Exercise details> Reproduce verbatim the lines of the records below, from the line containing "collectors: C. A. Purpus" through the line containing "collector number: 4208", both inclusive. Output only those lines.

::::::::::

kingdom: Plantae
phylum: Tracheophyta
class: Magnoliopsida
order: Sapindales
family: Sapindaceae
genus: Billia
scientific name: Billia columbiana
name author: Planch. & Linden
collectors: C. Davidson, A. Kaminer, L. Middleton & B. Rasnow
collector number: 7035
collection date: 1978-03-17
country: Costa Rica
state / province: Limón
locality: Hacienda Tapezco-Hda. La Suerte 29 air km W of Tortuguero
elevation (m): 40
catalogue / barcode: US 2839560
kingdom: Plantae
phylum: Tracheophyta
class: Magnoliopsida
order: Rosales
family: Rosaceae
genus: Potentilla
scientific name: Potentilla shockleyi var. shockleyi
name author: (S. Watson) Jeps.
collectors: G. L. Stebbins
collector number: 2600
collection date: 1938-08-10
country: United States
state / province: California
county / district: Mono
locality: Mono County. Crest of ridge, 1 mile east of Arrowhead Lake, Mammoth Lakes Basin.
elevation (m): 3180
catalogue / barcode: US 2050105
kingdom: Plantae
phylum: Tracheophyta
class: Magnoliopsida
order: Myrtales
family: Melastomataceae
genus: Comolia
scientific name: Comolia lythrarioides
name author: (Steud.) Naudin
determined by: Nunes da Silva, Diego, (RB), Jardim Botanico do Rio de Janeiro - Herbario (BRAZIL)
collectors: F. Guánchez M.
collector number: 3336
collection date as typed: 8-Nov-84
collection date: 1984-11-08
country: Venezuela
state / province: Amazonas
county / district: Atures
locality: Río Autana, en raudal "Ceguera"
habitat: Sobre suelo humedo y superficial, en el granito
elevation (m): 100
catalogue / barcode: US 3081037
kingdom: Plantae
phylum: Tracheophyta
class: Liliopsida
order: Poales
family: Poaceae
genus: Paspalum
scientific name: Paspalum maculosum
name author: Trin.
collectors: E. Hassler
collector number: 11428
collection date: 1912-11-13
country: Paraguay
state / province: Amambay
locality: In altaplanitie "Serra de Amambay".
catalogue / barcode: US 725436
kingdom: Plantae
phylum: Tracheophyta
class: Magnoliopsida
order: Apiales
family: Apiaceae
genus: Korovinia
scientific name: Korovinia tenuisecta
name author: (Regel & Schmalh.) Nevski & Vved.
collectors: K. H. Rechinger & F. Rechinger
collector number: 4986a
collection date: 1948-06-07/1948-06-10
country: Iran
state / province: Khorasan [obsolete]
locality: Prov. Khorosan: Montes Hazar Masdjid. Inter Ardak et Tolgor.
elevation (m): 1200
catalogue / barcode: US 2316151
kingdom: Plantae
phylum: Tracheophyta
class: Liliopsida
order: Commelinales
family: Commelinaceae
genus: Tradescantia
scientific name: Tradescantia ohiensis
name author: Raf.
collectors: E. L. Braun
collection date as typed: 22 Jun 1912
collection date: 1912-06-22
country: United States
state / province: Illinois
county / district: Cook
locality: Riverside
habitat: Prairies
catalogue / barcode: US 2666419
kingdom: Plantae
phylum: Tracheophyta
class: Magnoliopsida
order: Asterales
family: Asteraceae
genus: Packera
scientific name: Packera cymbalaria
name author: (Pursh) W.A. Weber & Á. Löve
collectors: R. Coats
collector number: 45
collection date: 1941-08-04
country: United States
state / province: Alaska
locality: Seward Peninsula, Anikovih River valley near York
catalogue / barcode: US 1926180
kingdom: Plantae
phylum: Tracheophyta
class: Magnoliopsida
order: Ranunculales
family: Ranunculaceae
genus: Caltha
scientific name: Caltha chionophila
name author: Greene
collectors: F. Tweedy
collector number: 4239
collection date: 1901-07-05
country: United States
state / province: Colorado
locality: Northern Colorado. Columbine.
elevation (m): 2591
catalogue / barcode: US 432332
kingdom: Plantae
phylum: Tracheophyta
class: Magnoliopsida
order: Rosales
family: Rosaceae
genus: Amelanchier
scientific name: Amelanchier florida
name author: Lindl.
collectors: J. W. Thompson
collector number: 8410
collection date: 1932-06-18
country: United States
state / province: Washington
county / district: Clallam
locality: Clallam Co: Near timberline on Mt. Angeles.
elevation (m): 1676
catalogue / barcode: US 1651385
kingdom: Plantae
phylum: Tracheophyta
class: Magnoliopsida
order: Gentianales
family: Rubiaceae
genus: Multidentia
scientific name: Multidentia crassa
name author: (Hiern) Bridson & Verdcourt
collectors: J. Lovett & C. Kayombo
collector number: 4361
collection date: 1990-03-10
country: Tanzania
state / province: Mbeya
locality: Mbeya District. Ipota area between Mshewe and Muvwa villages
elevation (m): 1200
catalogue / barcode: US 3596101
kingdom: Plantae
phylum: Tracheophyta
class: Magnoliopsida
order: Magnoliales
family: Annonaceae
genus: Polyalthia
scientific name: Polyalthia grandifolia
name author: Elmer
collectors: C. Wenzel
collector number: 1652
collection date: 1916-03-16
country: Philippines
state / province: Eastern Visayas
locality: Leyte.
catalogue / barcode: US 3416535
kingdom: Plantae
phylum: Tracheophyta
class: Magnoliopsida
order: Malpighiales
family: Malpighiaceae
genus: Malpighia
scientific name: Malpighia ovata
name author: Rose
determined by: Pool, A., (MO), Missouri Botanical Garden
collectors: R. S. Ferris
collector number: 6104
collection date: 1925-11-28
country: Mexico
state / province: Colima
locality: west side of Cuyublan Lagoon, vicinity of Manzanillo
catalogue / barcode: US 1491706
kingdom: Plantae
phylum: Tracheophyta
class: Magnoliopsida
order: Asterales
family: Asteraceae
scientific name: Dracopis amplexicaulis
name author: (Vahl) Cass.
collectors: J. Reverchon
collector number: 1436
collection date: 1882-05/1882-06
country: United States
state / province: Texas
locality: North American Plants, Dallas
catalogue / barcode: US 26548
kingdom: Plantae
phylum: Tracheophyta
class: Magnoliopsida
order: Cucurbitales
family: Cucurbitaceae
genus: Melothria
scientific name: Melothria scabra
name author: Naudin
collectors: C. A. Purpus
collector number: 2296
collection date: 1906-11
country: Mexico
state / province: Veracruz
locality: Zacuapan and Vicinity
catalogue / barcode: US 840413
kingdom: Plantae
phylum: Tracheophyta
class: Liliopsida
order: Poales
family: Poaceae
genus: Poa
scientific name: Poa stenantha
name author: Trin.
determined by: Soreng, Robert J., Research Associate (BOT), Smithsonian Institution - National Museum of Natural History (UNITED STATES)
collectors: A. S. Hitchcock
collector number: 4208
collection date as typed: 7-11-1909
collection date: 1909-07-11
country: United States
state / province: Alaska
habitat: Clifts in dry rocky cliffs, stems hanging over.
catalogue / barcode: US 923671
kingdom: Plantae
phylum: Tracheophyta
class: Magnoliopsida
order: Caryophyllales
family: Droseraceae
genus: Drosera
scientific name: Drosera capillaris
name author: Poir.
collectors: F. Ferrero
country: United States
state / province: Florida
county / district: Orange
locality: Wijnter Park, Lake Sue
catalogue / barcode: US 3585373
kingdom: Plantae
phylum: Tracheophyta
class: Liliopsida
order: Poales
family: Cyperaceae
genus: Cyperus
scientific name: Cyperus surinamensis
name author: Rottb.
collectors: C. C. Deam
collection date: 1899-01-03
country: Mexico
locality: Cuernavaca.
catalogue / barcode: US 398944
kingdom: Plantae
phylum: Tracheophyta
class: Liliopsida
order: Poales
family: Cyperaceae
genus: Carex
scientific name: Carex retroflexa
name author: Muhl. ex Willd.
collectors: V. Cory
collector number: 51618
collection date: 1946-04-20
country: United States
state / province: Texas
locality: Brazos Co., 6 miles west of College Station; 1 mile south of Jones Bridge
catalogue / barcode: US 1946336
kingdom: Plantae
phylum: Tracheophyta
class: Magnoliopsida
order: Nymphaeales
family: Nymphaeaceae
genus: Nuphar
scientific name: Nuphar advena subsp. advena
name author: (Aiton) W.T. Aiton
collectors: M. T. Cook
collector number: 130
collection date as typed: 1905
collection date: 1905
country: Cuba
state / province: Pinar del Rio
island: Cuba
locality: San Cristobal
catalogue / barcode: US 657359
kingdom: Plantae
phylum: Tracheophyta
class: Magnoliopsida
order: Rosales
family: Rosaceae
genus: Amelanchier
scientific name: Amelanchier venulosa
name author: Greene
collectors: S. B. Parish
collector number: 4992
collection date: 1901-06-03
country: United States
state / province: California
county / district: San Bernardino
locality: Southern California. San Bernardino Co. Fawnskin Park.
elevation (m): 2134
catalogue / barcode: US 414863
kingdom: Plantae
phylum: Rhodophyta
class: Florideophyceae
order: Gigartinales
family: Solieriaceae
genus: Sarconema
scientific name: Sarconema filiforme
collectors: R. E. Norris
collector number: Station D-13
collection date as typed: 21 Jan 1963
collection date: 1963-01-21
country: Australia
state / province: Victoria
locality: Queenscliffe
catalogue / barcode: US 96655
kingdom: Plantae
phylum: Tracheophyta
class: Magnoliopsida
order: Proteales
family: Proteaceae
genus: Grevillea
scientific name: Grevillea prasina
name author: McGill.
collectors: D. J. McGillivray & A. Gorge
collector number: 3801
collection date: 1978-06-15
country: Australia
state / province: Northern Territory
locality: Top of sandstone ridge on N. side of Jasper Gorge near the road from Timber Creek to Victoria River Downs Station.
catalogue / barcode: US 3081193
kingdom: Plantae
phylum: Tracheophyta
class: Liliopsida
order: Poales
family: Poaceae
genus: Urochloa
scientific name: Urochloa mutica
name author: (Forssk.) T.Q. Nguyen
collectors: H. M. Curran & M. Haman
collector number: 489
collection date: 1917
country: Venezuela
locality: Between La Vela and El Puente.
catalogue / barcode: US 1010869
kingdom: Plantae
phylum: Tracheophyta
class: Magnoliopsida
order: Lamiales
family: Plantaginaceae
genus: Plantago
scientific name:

::::::::::

Answer to the problem>
collectors: C. A. Purpus
collector number: 2296
collection date: 1906-11
country: Mexico
state / province: Veracruz
locality: Zacuapan and Vicinity
catalogue / barcode: US 840413
kingdom: Plantae
phylum: Tracheophyta
class: Liliopsida
order: Poales
family: Poaceae
genus: Poa
scientific name: Poa stenantha
name author: Trin.
determined by: Soreng, Robert J., Research Associate (BOT), Smithsonian Institution - National Museum of Natural History (UNITED STATES)
collectors: A. S. Hitchcock
collector number: 4208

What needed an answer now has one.